(Data records)

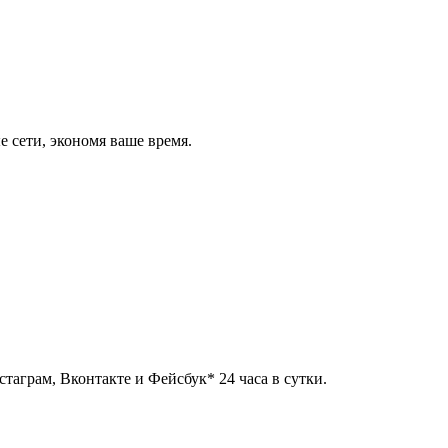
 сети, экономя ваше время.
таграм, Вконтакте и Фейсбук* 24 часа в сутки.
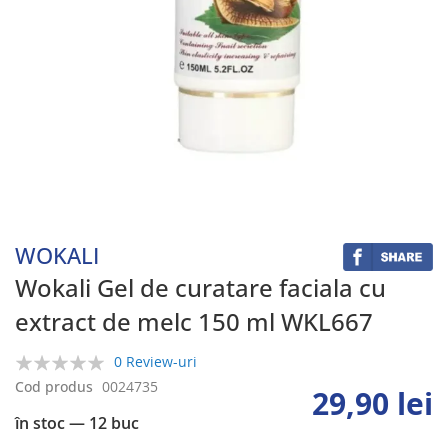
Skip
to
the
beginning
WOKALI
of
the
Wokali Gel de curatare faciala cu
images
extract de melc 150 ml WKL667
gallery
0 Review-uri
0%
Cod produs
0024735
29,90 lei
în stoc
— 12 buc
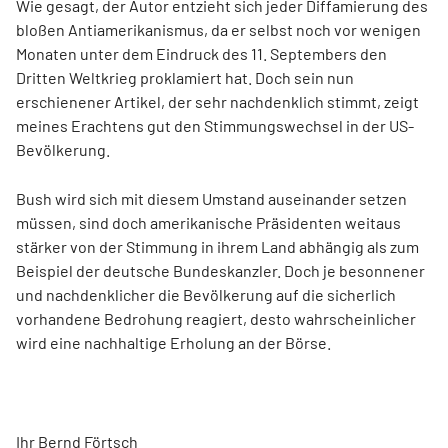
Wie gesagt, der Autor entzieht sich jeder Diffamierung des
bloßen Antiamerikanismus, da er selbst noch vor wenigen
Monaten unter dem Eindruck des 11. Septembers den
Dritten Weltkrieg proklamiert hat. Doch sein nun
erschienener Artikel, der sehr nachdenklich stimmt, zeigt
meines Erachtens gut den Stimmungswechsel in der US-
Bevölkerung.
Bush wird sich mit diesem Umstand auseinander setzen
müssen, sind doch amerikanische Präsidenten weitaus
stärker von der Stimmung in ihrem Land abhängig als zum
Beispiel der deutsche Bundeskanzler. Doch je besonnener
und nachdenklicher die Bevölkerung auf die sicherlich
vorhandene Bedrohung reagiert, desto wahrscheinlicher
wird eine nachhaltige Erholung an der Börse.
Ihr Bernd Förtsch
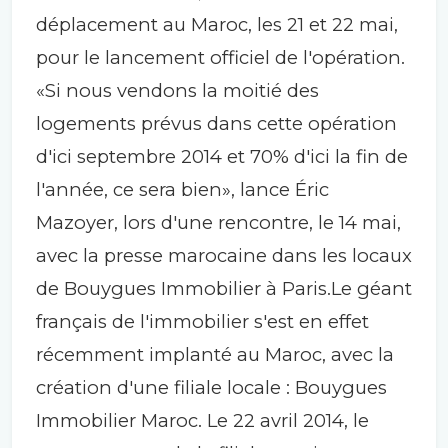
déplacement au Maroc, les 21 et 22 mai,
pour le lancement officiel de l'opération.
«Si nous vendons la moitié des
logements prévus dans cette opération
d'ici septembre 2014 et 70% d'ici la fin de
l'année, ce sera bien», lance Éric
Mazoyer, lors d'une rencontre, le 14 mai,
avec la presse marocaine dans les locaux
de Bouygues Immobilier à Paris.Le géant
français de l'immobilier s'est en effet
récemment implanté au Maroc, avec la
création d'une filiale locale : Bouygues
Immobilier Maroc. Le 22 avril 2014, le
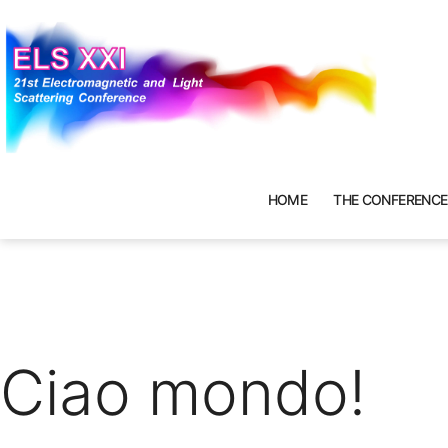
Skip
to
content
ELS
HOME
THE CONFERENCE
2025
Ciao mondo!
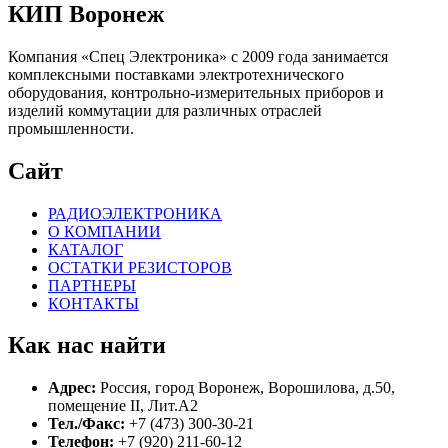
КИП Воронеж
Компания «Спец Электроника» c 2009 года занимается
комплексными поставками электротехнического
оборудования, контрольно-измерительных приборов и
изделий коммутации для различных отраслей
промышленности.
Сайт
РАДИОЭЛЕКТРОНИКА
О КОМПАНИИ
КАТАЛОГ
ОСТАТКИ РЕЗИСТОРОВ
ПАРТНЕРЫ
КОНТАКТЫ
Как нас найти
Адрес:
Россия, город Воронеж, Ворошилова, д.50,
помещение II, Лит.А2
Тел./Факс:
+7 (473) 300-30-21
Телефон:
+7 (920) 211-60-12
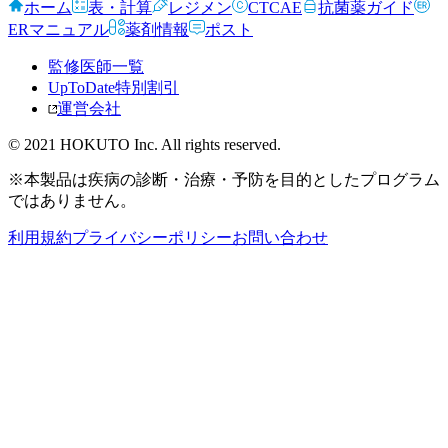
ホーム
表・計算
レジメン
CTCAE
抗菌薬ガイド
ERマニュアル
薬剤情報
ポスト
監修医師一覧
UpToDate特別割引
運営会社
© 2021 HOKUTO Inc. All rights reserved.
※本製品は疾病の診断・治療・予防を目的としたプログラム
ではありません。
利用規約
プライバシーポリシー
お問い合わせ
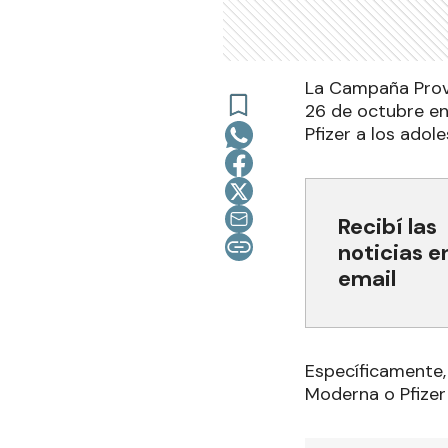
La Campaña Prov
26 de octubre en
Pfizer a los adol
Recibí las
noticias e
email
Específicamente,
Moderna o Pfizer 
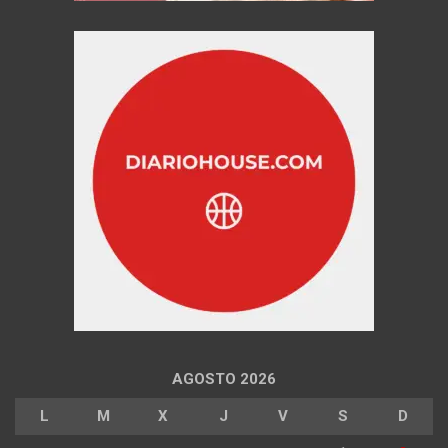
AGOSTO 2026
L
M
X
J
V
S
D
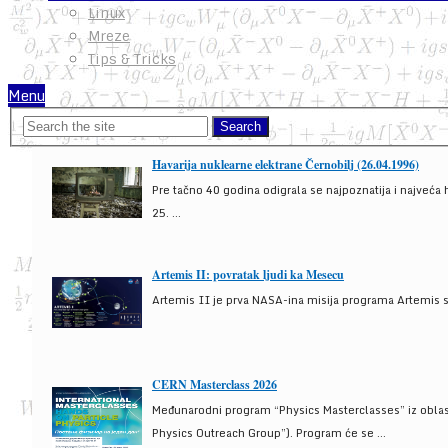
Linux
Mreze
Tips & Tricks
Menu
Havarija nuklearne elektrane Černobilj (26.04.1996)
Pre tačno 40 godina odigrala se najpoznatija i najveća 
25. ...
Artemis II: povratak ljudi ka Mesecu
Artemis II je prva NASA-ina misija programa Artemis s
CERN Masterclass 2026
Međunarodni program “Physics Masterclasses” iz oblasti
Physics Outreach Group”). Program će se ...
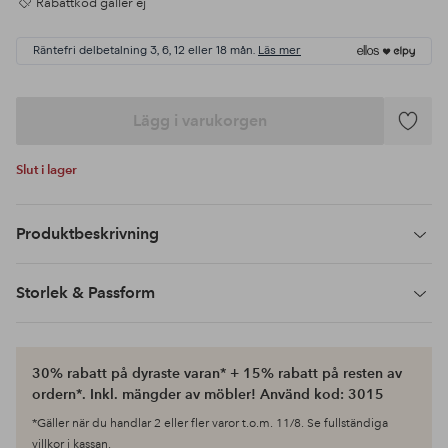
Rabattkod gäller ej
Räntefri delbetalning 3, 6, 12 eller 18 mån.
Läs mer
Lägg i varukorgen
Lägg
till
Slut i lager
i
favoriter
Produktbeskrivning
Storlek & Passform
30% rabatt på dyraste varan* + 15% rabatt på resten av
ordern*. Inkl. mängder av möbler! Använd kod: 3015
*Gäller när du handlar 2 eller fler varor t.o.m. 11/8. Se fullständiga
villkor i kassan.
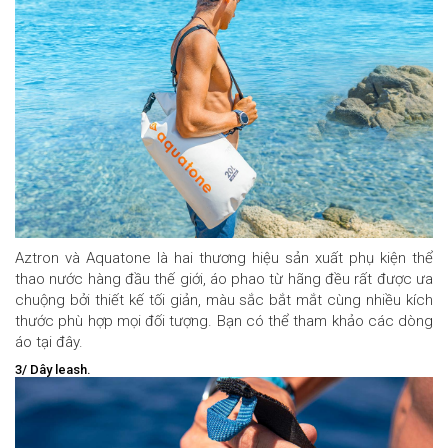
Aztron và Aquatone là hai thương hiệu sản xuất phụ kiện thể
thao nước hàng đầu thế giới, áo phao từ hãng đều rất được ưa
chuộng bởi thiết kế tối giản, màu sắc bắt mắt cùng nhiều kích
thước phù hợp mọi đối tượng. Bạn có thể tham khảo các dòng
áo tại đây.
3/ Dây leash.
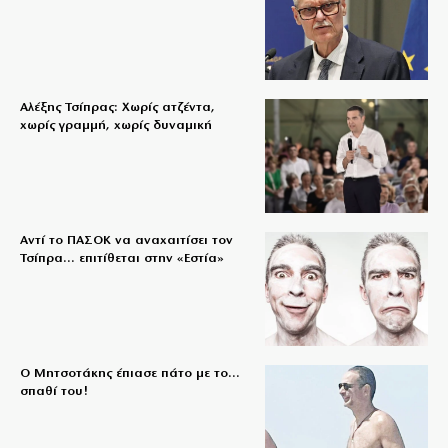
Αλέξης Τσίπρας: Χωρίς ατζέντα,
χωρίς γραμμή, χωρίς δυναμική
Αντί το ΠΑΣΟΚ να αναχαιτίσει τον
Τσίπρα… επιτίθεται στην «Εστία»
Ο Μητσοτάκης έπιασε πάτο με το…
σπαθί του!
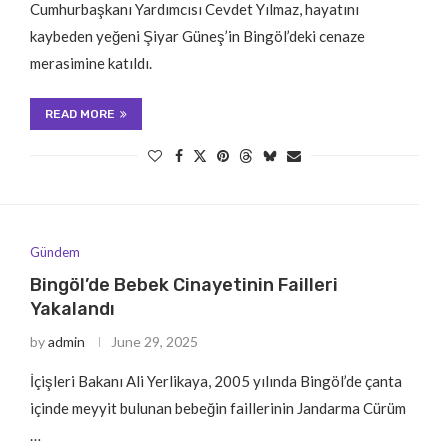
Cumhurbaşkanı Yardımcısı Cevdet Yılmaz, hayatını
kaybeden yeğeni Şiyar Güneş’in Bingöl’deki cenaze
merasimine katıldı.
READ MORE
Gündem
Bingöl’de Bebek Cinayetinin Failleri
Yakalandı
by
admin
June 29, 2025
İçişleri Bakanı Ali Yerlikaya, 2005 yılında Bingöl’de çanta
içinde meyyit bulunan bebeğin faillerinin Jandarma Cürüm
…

WHAT YOU WILL DO -> Starting with the line that has "logements prévus dans cette opération" and going on through the line that has "villkor i kassan.", transcribe the records above exactly, but skip the pictures.

RESPONSE BELOW ->
logements prévus dans cette opération
d'ici septembre 2014 et 70% d'ici la fin de
l'année, ce sera bien», lance Éric
Mazoyer, lors d'une rencontre, le 14 mai,
avec la presse marocaine dans les locaux
de Bouygues Immobilier à Paris.Le géant
français de l'immobilier s'est en effet
récemment implanté au Maroc, avec la
création d'une filiale locale : Bouygues
Immobilier Maroc. Le 22 avril 2014, le
Skip
to
content
ELS
HOME
THE CONFERENCE
2025
Ciao mondo!
КИП Воронеж
Компания «Спец Электроника» c 2009 года занимается
комплексными поставками электротехнического
оборудования, контрольно-измерительных приборов и
изделий коммутации для различных отраслей
промышленности.
Сайт
РАДИОЭЛЕКТРОНИКА
О КОМПАНИИ
КАТАЛОГ
ОСТАТКИ РЕЗИСТОРОВ
ПАРТНЕРЫ
КОНТАКТЫ
Как нас найти
Адрес:
Россия, город Воронеж, Ворошилова, д.50,
помещение II, Лит.А2
Тел./Факс:
+7 (473) 300-30-21
Телефон:
+7 (920) 211-60-12
ホーム
表・計算
レジメン
CTCAE
抗菌薬ガイド
ERマニュアル
薬剤情報
ポスト
監修医師一覧
UpToDate特別割引
運営会社
© 2021 HOKUTO Inc. All rights reserved.
※本製品は疾病の診断・治療・予防を目的としたプログラム
ではありません。
利用規約
プライバシーポリシー
お問い合わせ
La Campaña Prov
26 de octubre en
Pfizer a los adol
Recibí las
noticias e
email
Específicamente,
Moderna o Pfizer 
AGOSTO 2026
L
M
X
J
V
S
D
Linux
Mreze
Tips & Tricks
Menu
Havarija nuklearne elektrane Černobilj (26.04.1996)
Pre tačno 40 godina odigrala se najpoznatija i najveća 
25. ...
Artemis II: povratak ljudi ka Mesecu
Artemis II je prva NASA-ina misija programa Artemis s
CERN Masterclass 2026
Međunarodni program “Physics Masterclasses” iz oblasti
Physics Outreach Group”). Program će se ...
Rabattkod gäller ej
Räntefri delbetalning 3, 6, 12 eller 18 mån.
Läs mer
Lägg i varukorgen
Lägg
till
Slut i lager
i
favoriter
Produktbeskrivning
Storlek & Passform
30% rabatt på dyraste varan* + 15% rabatt på resten av
ordern*. Inkl. mängder av möbler! Använd kod: 3015
*Gäller när du handlar 2 eller fler varor t.o.m. 11/8. Se fullständiga
villkor i kassan.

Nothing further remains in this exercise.